Cigarbutt Posted September 4, 2024 Posted September 4, 2024 ^Just to add, increasing expected costs are based on past historical experience and of course the future could vary (outliers, changing trends). From the report above and other references, the underlying drivers of previous trends have been: -cost inflation -climate volatility (...) -and (often underrecognized?) the growing concentration of 'inflated' asset values in at-risk areas (urban and wildland-urban interface)
gfp Posted September 6, 2024 Posted September 6, 2024 With everything going on with US Steel, Cliffs and the rest of the steel and iron ore stocks - you really have to appreciate how well played the Stelco situation was for Kestenbaum and Fairfax. This one is looking pretty smart.
UK Posted September 6, 2024 Posted September 6, 2024 (edited) I just hope FFH will have opportunity to participate in the next Kestenbaum's venture:) Edited September 8, 2024 by UK
dartmonkey Posted September 6, 2024 Posted September 6, 2024 11 hours ago, gfp said: you really have to appreciate how well played the Stelco situation was for Kestenbaum and Fairfax. This one is looking pretty smart. Just to flesh this out, Stelco accepted a buyout bid from Cleveland-Cliffs in July, at $70 a share (a 87% premium to the previous price of Stelco shares, $37.36). Payment is to be $60 in cash, $10 in CLF shares. Those CLF shares have lost almost 30% of their value in the 2 months since then, so when the deal closes, Stelco may get shares that are worth about $7, if CLF shares are still around $11.50 when the deal closes (expected in Q4). Competitor US Steel, not involved in the deal, is down 21% in the interim; I might add that SLX, a steel ETF, is down too, about 11%. I love it when Fairfax opportunistically accepts a nosebleed offer, like the pet insurance bid by JAB Holdings a couple of years ago or this Stelco bid.

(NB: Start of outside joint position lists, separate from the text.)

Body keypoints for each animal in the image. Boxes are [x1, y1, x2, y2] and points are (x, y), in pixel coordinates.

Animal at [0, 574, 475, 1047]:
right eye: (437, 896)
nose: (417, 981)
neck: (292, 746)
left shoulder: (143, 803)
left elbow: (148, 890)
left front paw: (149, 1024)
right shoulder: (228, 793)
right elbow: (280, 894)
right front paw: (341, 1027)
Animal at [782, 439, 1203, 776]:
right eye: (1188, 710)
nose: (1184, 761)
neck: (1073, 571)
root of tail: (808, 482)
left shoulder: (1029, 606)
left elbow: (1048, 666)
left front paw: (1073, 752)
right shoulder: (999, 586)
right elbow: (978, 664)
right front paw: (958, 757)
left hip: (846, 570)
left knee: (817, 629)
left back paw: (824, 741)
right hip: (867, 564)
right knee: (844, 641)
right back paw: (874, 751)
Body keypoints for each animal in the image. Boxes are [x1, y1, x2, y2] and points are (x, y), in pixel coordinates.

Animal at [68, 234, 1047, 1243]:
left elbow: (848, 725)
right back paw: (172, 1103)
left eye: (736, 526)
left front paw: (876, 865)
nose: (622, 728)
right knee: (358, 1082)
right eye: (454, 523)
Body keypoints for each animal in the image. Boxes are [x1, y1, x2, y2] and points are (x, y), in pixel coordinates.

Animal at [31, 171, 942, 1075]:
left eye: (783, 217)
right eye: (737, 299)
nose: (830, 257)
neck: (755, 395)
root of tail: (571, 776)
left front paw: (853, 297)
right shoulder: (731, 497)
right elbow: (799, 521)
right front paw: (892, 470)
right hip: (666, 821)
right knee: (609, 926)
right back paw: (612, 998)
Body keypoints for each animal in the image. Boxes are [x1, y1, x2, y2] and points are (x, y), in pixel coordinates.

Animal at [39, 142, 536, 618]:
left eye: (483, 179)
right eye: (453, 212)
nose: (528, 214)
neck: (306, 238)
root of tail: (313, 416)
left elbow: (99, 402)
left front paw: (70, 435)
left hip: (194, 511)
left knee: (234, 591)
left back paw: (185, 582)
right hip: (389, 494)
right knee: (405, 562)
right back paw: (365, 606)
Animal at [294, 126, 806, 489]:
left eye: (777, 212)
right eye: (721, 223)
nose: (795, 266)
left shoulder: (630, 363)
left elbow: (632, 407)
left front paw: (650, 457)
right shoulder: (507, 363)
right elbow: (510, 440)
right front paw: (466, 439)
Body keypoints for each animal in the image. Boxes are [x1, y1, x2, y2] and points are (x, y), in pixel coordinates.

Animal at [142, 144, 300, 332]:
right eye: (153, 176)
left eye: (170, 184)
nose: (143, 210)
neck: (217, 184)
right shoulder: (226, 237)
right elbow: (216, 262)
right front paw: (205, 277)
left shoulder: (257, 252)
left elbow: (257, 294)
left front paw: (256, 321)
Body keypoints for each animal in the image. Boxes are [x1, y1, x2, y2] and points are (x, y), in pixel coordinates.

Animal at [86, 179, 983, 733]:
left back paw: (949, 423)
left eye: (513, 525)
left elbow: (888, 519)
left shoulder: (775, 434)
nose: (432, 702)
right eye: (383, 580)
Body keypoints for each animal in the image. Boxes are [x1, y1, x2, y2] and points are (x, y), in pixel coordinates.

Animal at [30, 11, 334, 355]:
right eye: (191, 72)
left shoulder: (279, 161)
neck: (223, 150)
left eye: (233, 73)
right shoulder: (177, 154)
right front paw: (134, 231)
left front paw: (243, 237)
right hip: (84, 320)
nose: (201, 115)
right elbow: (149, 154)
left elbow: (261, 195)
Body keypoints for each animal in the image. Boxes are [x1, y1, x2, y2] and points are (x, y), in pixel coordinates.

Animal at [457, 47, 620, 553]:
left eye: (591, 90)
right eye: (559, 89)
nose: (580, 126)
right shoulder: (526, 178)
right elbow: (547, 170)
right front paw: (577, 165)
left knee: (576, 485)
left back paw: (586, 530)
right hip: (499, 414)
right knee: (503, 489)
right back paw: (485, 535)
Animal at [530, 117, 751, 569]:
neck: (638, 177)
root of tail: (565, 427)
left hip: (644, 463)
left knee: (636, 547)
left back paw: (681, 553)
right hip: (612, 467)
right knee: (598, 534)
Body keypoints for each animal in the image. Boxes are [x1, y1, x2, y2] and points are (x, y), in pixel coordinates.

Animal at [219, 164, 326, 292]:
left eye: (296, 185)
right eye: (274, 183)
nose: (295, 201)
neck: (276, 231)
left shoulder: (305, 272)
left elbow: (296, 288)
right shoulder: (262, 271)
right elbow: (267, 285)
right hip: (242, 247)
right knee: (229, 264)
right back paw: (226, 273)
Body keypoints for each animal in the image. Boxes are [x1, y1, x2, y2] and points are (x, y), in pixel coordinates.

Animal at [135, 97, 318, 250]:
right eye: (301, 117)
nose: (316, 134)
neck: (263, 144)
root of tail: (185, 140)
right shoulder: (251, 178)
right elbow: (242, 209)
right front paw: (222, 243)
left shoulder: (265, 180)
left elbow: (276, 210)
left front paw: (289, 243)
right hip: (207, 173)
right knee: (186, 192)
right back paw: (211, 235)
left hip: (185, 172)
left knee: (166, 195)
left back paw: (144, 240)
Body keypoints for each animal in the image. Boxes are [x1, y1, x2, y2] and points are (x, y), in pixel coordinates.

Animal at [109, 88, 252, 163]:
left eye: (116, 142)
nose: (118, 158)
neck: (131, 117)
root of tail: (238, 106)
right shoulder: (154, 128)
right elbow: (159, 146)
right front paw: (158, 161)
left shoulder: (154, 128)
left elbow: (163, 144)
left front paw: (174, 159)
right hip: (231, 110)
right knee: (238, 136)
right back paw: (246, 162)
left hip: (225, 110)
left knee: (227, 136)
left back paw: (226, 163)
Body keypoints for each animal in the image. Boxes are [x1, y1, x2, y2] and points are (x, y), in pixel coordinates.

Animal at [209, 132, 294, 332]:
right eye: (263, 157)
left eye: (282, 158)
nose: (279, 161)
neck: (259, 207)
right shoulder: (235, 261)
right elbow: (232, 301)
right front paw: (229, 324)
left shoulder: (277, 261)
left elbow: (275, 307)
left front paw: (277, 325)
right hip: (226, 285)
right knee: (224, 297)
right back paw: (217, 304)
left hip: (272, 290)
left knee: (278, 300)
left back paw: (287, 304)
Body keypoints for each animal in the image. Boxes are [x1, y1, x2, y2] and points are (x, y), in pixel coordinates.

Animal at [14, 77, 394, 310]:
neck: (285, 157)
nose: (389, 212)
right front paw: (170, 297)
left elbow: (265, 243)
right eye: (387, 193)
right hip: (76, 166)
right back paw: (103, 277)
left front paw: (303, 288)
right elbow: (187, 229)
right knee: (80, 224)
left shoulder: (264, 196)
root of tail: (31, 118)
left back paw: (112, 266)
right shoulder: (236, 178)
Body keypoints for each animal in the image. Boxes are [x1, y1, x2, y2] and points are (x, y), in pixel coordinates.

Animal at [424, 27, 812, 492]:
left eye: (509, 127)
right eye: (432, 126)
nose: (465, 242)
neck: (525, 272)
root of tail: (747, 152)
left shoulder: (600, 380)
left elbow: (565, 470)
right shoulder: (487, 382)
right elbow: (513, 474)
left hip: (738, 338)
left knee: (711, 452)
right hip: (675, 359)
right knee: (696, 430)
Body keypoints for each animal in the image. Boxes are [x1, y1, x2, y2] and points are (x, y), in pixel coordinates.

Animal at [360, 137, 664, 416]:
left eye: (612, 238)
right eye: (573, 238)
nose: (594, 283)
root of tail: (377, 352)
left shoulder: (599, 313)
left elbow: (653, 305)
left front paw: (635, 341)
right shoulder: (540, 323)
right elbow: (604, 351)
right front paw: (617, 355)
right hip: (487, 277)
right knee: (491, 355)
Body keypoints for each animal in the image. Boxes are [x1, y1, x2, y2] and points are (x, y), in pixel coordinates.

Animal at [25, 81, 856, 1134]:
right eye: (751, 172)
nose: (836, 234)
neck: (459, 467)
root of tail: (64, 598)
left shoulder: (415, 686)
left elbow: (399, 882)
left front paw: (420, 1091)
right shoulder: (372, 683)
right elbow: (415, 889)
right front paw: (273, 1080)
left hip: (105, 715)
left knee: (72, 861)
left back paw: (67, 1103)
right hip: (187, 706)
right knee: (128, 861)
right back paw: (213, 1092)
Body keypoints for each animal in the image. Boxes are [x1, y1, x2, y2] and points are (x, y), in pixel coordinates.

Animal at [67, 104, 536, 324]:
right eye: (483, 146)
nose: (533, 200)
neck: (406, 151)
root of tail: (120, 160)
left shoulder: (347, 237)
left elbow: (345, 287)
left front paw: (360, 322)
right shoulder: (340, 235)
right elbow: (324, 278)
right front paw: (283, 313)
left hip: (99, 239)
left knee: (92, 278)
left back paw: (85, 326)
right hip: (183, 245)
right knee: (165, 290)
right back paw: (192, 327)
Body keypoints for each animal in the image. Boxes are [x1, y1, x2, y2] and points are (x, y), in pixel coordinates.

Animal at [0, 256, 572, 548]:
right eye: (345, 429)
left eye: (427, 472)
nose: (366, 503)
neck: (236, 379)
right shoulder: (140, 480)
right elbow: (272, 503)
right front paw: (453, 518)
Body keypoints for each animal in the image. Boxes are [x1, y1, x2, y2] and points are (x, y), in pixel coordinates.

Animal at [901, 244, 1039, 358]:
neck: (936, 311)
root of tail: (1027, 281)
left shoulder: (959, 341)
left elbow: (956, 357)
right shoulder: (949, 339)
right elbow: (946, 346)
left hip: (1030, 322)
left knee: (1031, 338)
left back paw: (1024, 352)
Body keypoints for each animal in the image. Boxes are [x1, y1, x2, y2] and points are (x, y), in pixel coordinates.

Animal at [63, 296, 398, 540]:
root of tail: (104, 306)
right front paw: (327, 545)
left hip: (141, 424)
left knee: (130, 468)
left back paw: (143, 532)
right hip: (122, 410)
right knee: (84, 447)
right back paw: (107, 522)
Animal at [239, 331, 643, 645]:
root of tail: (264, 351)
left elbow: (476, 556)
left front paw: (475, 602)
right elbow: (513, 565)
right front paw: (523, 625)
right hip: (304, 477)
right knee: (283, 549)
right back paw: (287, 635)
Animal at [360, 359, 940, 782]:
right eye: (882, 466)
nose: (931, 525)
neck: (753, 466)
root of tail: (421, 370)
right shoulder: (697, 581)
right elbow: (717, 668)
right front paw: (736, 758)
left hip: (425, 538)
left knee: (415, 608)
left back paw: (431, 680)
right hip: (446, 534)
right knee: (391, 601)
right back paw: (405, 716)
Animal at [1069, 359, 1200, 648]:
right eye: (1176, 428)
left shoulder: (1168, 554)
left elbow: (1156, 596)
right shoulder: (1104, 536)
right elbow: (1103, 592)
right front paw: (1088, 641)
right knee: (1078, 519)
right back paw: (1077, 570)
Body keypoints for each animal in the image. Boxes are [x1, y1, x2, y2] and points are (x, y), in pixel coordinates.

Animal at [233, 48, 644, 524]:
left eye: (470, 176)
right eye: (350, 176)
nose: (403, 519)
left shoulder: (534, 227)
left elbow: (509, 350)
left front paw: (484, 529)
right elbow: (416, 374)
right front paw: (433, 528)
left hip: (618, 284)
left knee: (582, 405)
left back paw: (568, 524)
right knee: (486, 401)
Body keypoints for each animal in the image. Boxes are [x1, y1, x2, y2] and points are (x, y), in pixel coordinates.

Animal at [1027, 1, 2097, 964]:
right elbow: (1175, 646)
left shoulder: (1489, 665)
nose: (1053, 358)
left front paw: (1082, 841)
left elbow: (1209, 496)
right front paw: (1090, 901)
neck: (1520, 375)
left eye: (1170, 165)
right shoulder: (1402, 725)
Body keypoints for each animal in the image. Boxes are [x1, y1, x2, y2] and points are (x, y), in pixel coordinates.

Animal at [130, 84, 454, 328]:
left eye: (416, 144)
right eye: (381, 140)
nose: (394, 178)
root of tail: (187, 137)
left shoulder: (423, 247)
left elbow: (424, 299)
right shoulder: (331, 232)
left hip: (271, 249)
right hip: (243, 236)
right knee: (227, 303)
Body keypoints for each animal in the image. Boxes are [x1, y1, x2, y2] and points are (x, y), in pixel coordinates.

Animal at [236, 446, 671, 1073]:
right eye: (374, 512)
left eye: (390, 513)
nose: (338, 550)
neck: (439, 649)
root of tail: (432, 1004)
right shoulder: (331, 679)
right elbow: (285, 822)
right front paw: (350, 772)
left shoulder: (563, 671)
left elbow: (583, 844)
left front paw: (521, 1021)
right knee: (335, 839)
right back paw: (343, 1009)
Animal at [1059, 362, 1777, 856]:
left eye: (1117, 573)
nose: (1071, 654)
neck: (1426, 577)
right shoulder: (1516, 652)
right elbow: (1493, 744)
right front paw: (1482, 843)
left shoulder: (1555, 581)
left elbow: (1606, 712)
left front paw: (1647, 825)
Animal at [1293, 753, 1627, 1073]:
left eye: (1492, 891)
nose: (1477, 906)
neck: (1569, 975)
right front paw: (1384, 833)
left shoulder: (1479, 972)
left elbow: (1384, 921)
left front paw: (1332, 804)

When I heard they were shopping Bauer/Maverik/Peak, which seems to have been a modestly successful investment (about 10% CAGR I think), I wondered why they don't just hold onto it, hoping someone develops an irresistible craving for a hockey/lacrosse equipment company. What's the hurry? Anyways, this Stelco sale is just one more happy ending in what seems like a charmed period for Fairfax. Presuming it works out, of course; the breakup fee is only 3% of the value of the transaction.